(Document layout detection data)
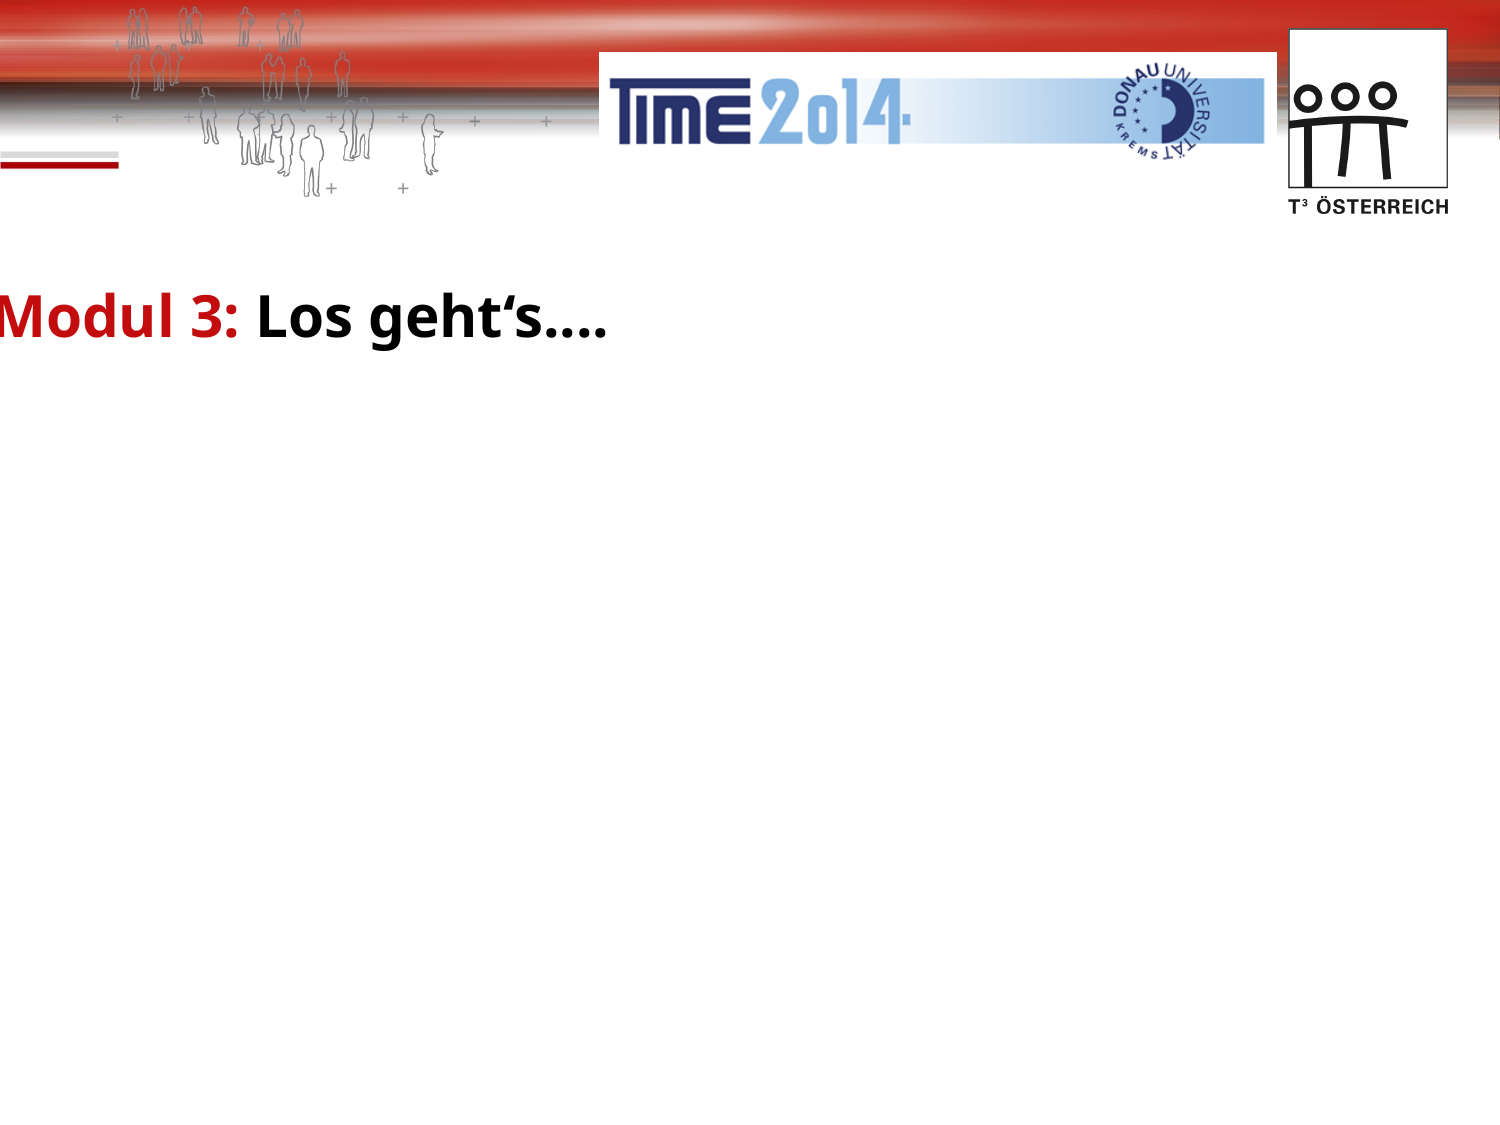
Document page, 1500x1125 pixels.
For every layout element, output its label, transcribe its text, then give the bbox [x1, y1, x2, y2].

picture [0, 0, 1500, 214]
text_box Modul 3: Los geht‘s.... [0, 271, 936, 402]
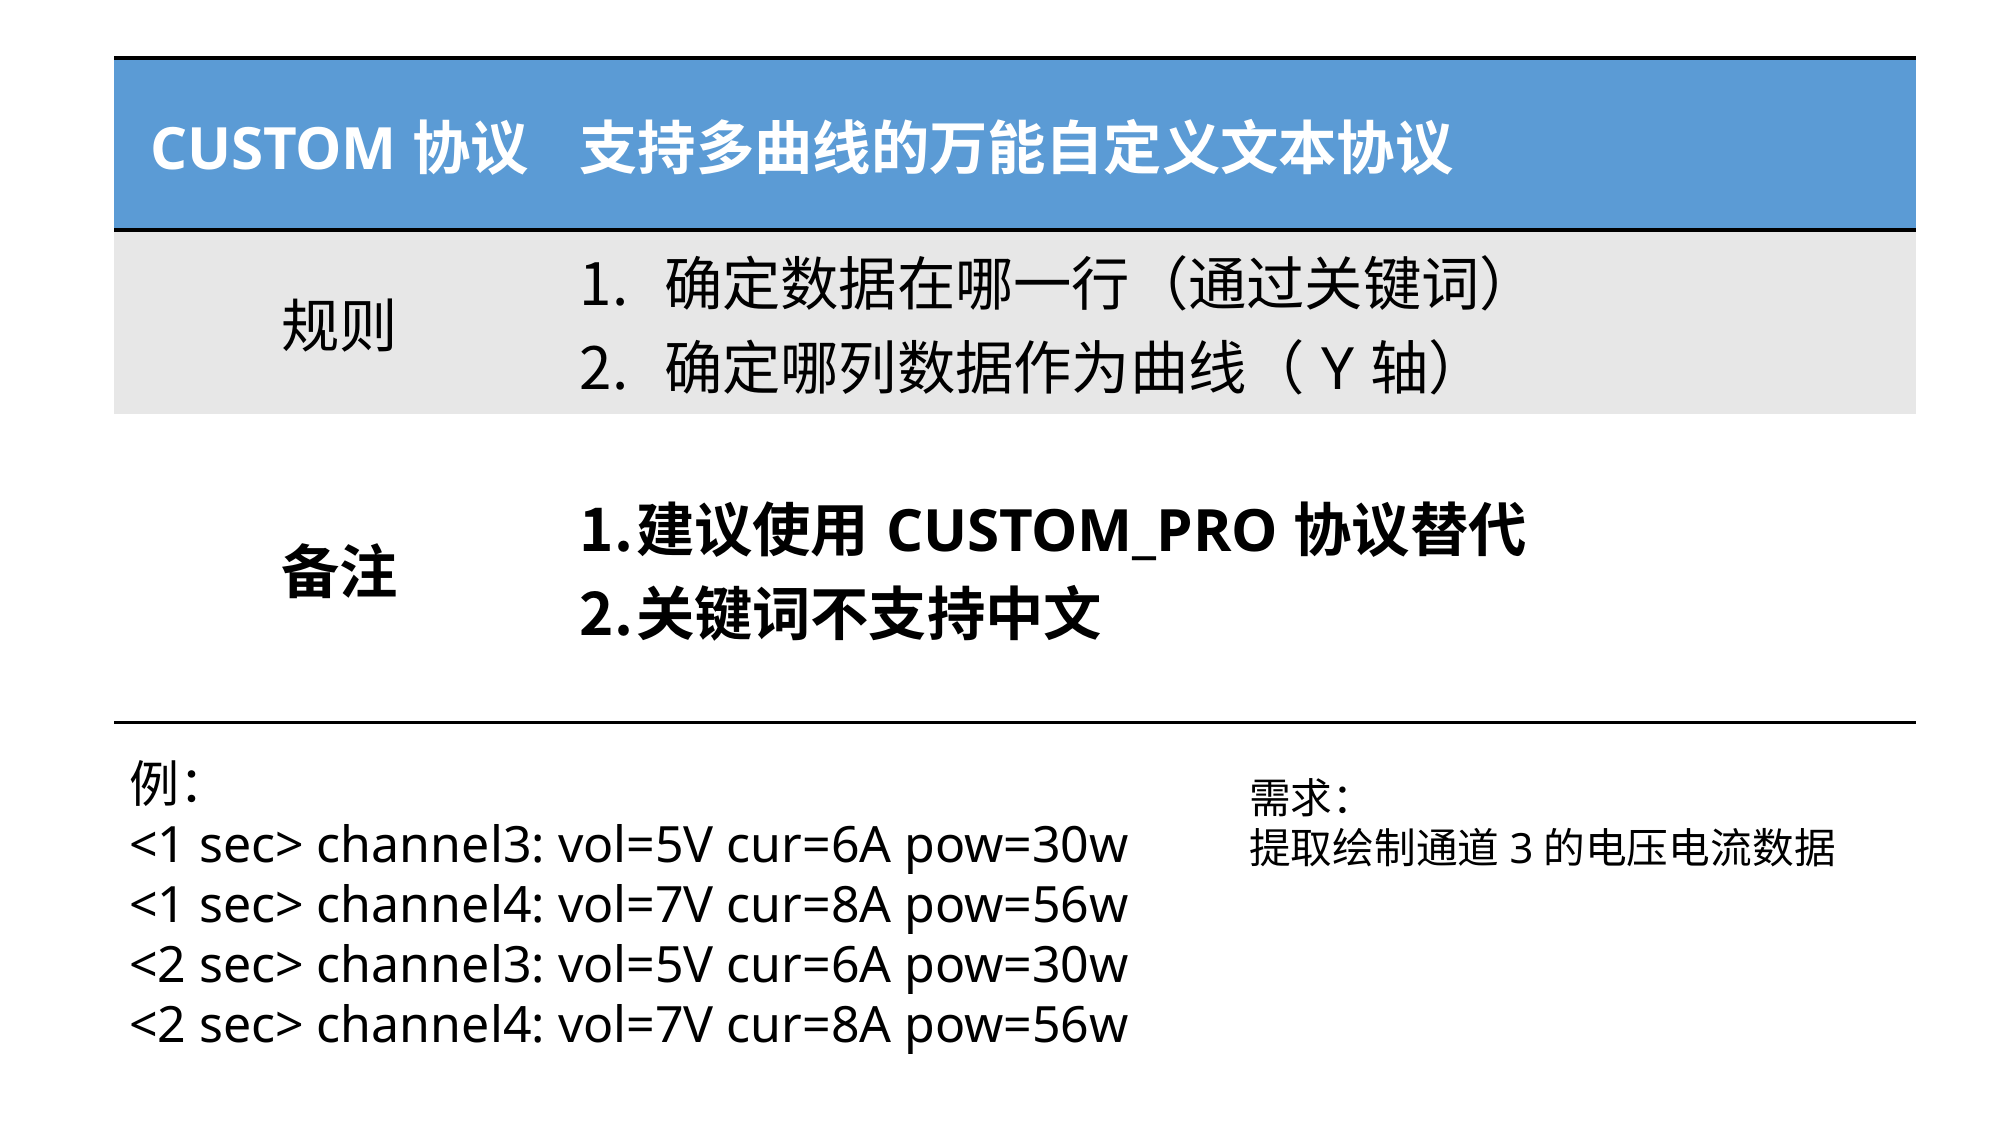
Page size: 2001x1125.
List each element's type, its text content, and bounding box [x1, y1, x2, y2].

▶ _ABOUT THIS EXERCISE_
Word for word, restate the records above and drop the pictures.

▶ _RESULT_
Document page, 1500x1125 pixels.
For every layout element, output its label, transcribe its text, then give the bbox [x1, y1, x2, y2].

picture [0, 0, 1500, 214]
text_box Modul 3: Los geht‘s.... [0, 271, 936, 402]
Page size: 2001x1125.
List each element's type, its text content, and bounding box [x1, y1, x2, y2].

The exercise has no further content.